I would recommend reverse electroplating (electrolytic recovery).


----------



## lazersteve (Jul 1, 2007)

Tilly,

Welcome to the forum and thank you for posting. 

Gold filled scrap will not do well in the cell. It is best processed using inquartation methods. That's basically to say dissolve it in diluted nitric acid. You should heat it to redness with a torch before the acid treatment to remove any oils or combustible surface trash. Then dissolve it in a mixture of 1 part 70% nitric acid and 1 part distilled water. Heating will speed the reaction. Be sure you do this in a well ventilated area as you will produce NOx gases which are very hazardous to your health. 

As a side note I am in the process of producing a tutorial on gold filled scrap. Harold has been kind enough to check my procedure and I'll begin production very soon.

I have lots of videos in store for the forum, but these things take a lot of my free time of which I have very little.

Feel free to ask any questions.

Here's the standard 10 cent tour posts:


 Must Read

 Forum Guide Rough Draft

 Reactions List

Common Chemicals

Have fun!!

Steve


----------



## Noxx (Jul 1, 2007)

Steve, do gold filled can be considered as heavy plated material or it's more than this ?


----------



## lazersteve (Jul 1, 2007)

Noxx,

Gold filled is typically better than gold plated. Think of gold filled as hollow karat gold that is mechanically filled with or applied to a base metal. I'm not certain exactly how it's made, but this analogy will put it in perspective when comparing gold filled to gold plated.

Steve


----------



## Harold_V (Jul 1, 2007)

lazersteve said:


> Gold filled scrap will not do well in the cell. It is best processed using inquartation methods.



I hope my comments will be accepted in the spirit in which they're offered. 

The inquartation comment implies that gold is "quartered", which need not be the case in gold filled. Otherwise, the process is much the same as inquartation in that the base metals are dissolved with nitric acid, leaving behind only (in theory, anyway) the values. 

Understand that gold filled can be used in place of other added metals when inquarting karat gold, but it need not be used, and can easily be processed simply by dissolving base metals with nitric and water. That's what Steve is saying. 

I didn't worry about using distilled water when dissolving base metals, but I also further processed my waste materials by furnace, recovering what little silver was converted to chloride by tap water. If you do not follow that procedure, use distilled water, but allow the solution to cool and settle lead nitrate before recovering traces of silver. Once you've decanted the solution (after cooling and settling), you'll be able to recover the small amount of silver contained within on scrap copper, or if you don't mind working with silver chloride (not recommended), precipitate the silver with salt or HCL.

If you have no karat gold to process, simply follow Steve's suggestion.

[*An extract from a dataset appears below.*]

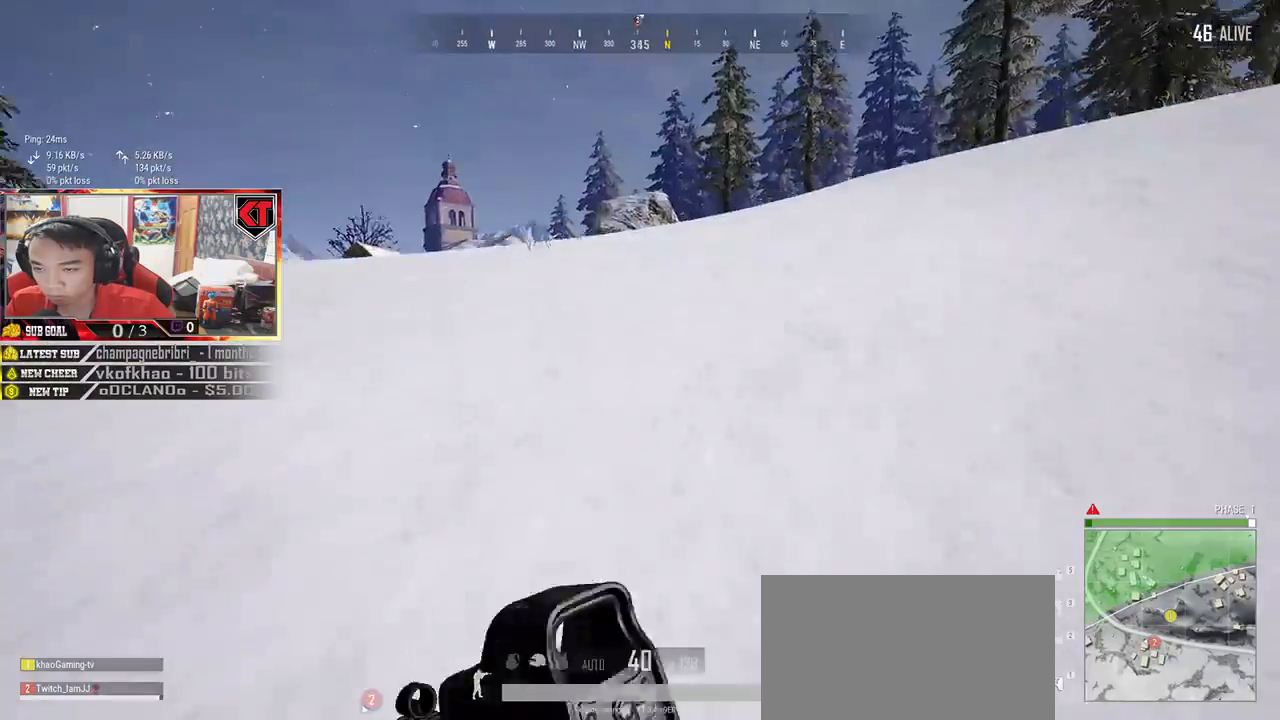
{"keys": ["shift", "w"], "mouse": [], "events": [[133, "space", "up"]]}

It's always smart to heat anything you introduce to acid----heat it hot enough to burn away anything undesirable---especially oils, which will suspend fine particles of gold and make recovery from the oily surfaces of your container difficult. Dissolve the base metals with nitric (or equivalent), separate the remaining solids from the solution, then process the solids with AR. 

There is an additional step you may wish to pursue. It's not uncommon for gold filled to have soft solder included in it's manufacturing. The remaining solids, once introduced to AR, can be difficult to filter. By incinerating the solids first, to kill all traces of nitric, then boiling in HCL, you'll dissolve and remove troublesome compounds that make filtering your gold chloride solution difficult. I recommend this step for gold filled, especially if the source is eye glasses. If this makes no sense, please ask for clarification-----it's a very important procedure to know. 

Harold


----------